Ostensibly a mystery thriller, Private Parts picks up steam when Cheryl stumbles upon the remnants of a past tenant named Alice, a teen fashion model who recently disappeared. Things get weirder when Cheryl's ex-friends who come looking for her to reclaim some stolen money quickly end up decapitated or stuffed away in the basement. Without realizing the fate of her former roommates, Cheryl traces the sexually suggestive notes to the mysterious George, even dumping the neighborhood locksmith's son to cater to her shutterbug beau's all-consuming voyeurism in a series of sleazy strip-shows and fashion dress-ups that are less erotic than they are just plain unsettling. Bartel brilliantly builds a sense of constant unease into the proceedings, crafting a filthy-feeling experience that seems much dirtier than it actually is.

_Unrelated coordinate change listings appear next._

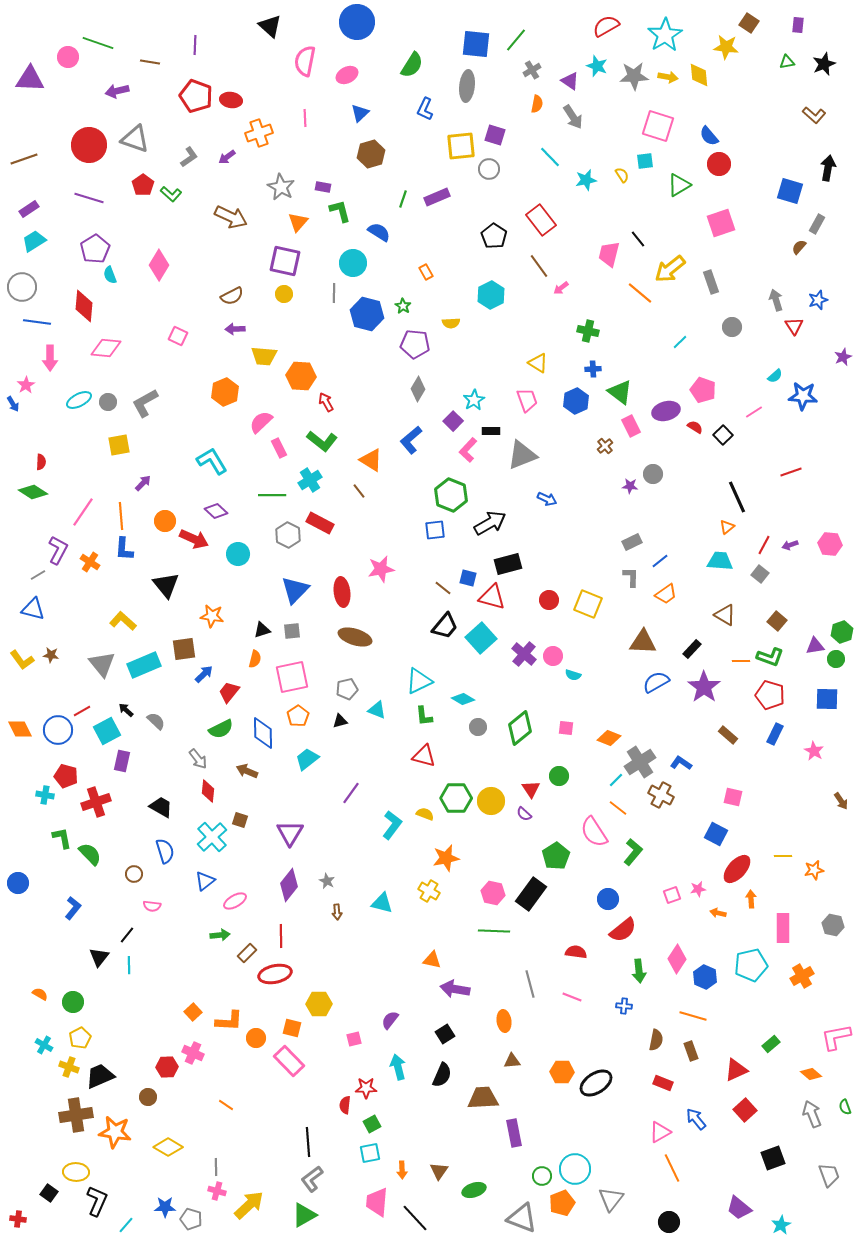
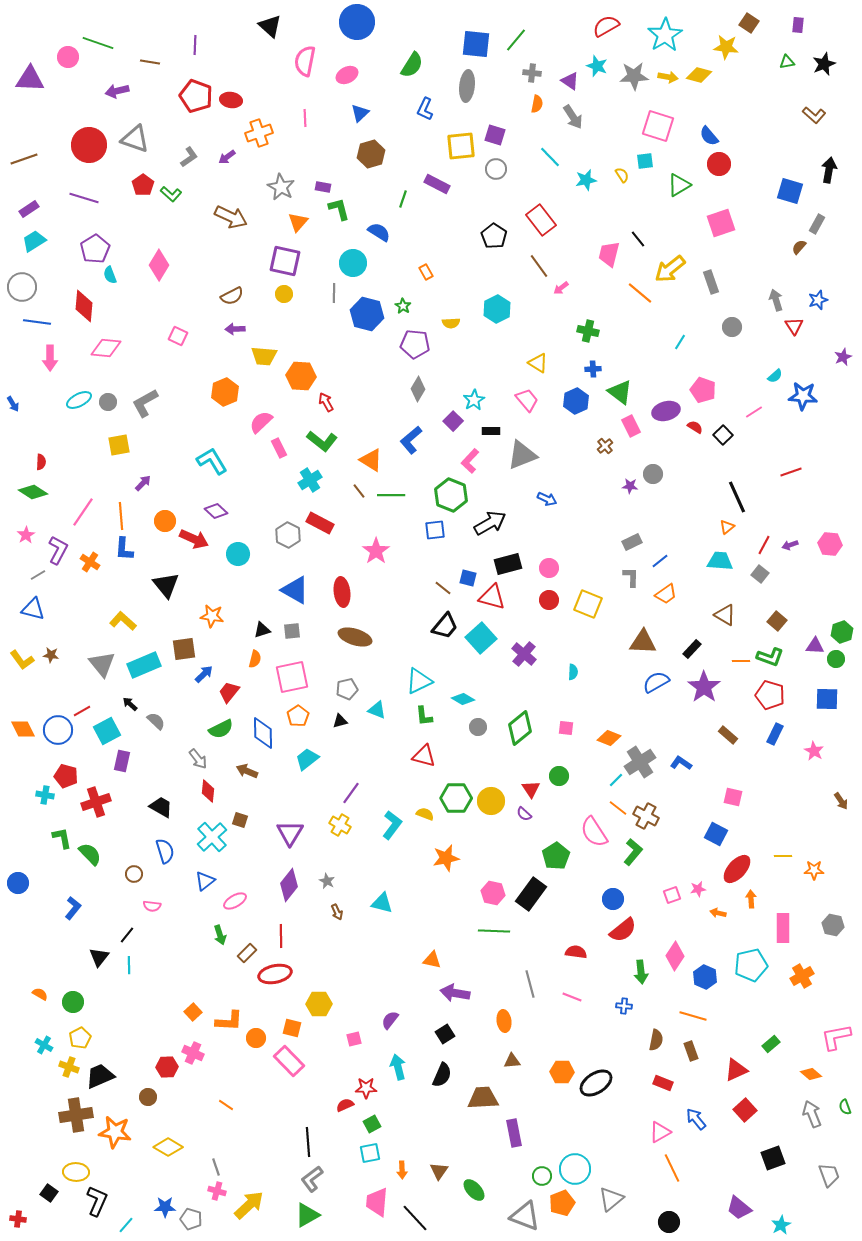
gray cross at (532, 70): moved 3 px down; rotated 36 degrees clockwise
yellow diamond at (699, 75): rotated 70 degrees counterclockwise
black arrow at (828, 168): moved 1 px right, 2 px down
gray circle at (489, 169): moved 7 px right
purple rectangle at (437, 197): moved 13 px up; rotated 50 degrees clockwise
purple line at (89, 198): moved 5 px left
green L-shape at (340, 211): moved 1 px left, 2 px up
cyan hexagon at (491, 295): moved 6 px right, 14 px down
cyan line at (680, 342): rotated 14 degrees counterclockwise
pink star at (26, 385): moved 150 px down
pink trapezoid at (527, 400): rotated 20 degrees counterclockwise
pink L-shape at (468, 450): moved 2 px right, 11 px down
green line at (272, 495): moved 119 px right
pink star at (381, 569): moved 5 px left, 18 px up; rotated 24 degrees counterclockwise
blue triangle at (295, 590): rotated 44 degrees counterclockwise
purple triangle at (815, 646): rotated 12 degrees clockwise
pink circle at (553, 656): moved 4 px left, 88 px up
cyan semicircle at (573, 675): moved 3 px up; rotated 105 degrees counterclockwise
black arrow at (126, 710): moved 4 px right, 6 px up
orange diamond at (20, 729): moved 3 px right
brown cross at (661, 795): moved 15 px left, 21 px down
orange star at (814, 870): rotated 12 degrees clockwise
yellow cross at (429, 891): moved 89 px left, 66 px up
blue circle at (608, 899): moved 5 px right
brown arrow at (337, 912): rotated 21 degrees counterclockwise
green arrow at (220, 935): rotated 78 degrees clockwise
pink diamond at (677, 959): moved 2 px left, 3 px up
green arrow at (639, 971): moved 2 px right, 1 px down
purple arrow at (455, 989): moved 4 px down
red semicircle at (345, 1105): rotated 60 degrees clockwise
gray line at (216, 1167): rotated 18 degrees counterclockwise
green ellipse at (474, 1190): rotated 65 degrees clockwise
gray triangle at (611, 1199): rotated 12 degrees clockwise
green triangle at (304, 1215): moved 3 px right
gray triangle at (522, 1218): moved 3 px right, 2 px up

The plot is lurid enough, but what really makes Private Parts feel like a creepy Dan Clowes comic book story come to life is the odd cast of characters staying at the hotel. Scenes in which Cheryl drops funeral-obsessed Martha's beloved-but electrocuted-pet rat down the garbage disposal, or when Reverend Moon's penchant for well-muscled "refrigerator repairmen" is revealed via a secret shrine to the male form hidden behind a life-sized crucifix in his bedroom are all played relatively straight, but they're just barely over-the-top enough to reveal Bartel's mocking eye. Most disturbing of all is George, who spends his evenings injecting a water-filled blow-up doll with a syringe of his own blood, that is when he isn't taking snapshots of strangers romping behind bushes in the park—one of whom is the director himself. Although Bartel isn't usually known for his visual flair behind the camera, some of the images in the film are absolutely unforgettable, and Private Parts lingers in the memory long after the last frame has vanished—a rare feat for a low budget exploitation film.

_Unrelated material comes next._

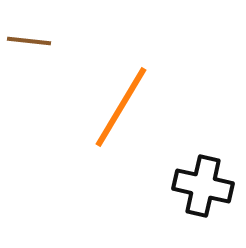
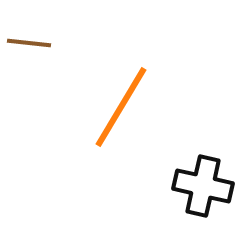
brown line: moved 2 px down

It's surprising that Warner chose to release Private Parts at all, but surely no one anticipated it would appear with such an exceptional transfer. Given Bartel's penchant for the weird and strange, it's almost a shame that he ended up making broader comedies like Lust in the Dust and Death Race 2000 in later years, as it would have been fascinating to see him continue to make more intriguing, very "human" pictures like Private Parts. Make no mistake, this film is not for all tastes by a long shot, but it's a must-see for cult aficionados on the lookout for under-looked gems.